In Berlin haben kurz hintereinander die beiden nichtsozialistischen Parteien, die Liberaldemokraten und die Christlich-Demokratische Union, Parteitage abgehalten, die in ihrer Absicht und zum Teil wohl auch in ihrem Ziel weit über den Berliner Rahmen hinausgingen. Bei den Liberaldemokraten handelte es sich zwar nur um einen Berliner Bezirksparteitag, der aber freilich erstrebte mit seiner politischen Meinungserforschung schon deswegen einen weiter gespannten Horizont, als er im Anschluß an eine Reise stattfand, in der der hiesige Parteivorsitzende der Liberaldemokraten, der frühere Reichsinnenminister Dr.

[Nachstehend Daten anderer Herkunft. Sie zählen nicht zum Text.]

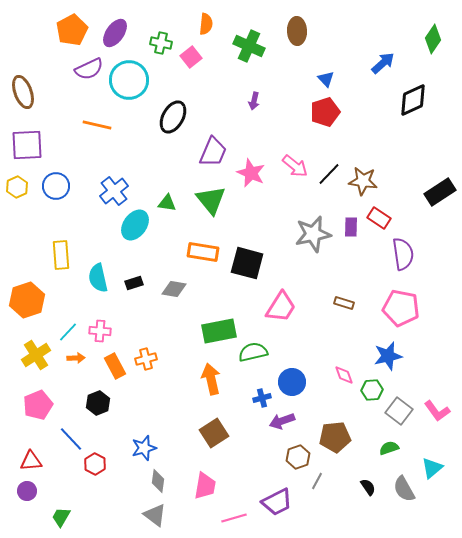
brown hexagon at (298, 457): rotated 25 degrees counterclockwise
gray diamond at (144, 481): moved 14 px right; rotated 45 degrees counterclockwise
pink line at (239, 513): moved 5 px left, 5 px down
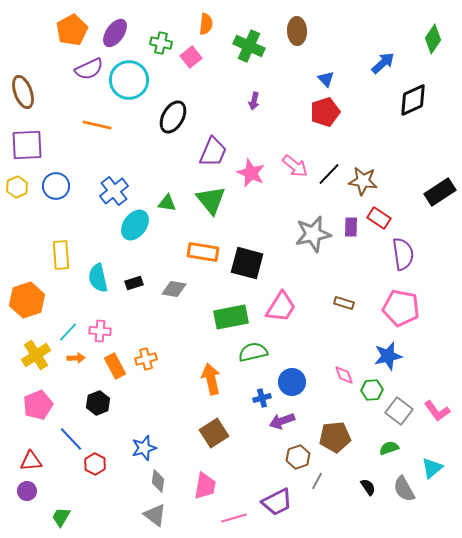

Külz, eine viel beachtete Geschäftigkeit in den Westzonen entwickelt hatte. Der Zonenparteitag der Christlich-Demokratischen Union aber trug viel stärker noch echtes politisches Gepräge dadurch, daß an ihm zum ersten Male überhaupt mehr als hundert Delegierte aus den westlichen Zonen teilnahmen. Da die beiden Tagungen außerdem in die Wochen fielen, in denen die Tätigkeit der politischen Parteien in der Ostzone gerade ein Jahr alt geworden war, sagten sie in einem starken Maße mancherlei darüber aus, wie das politische Gefälle des ersten Nachkriegsjahres von der Parteienpolitik gefärbt oder unbeeinflußt blieb.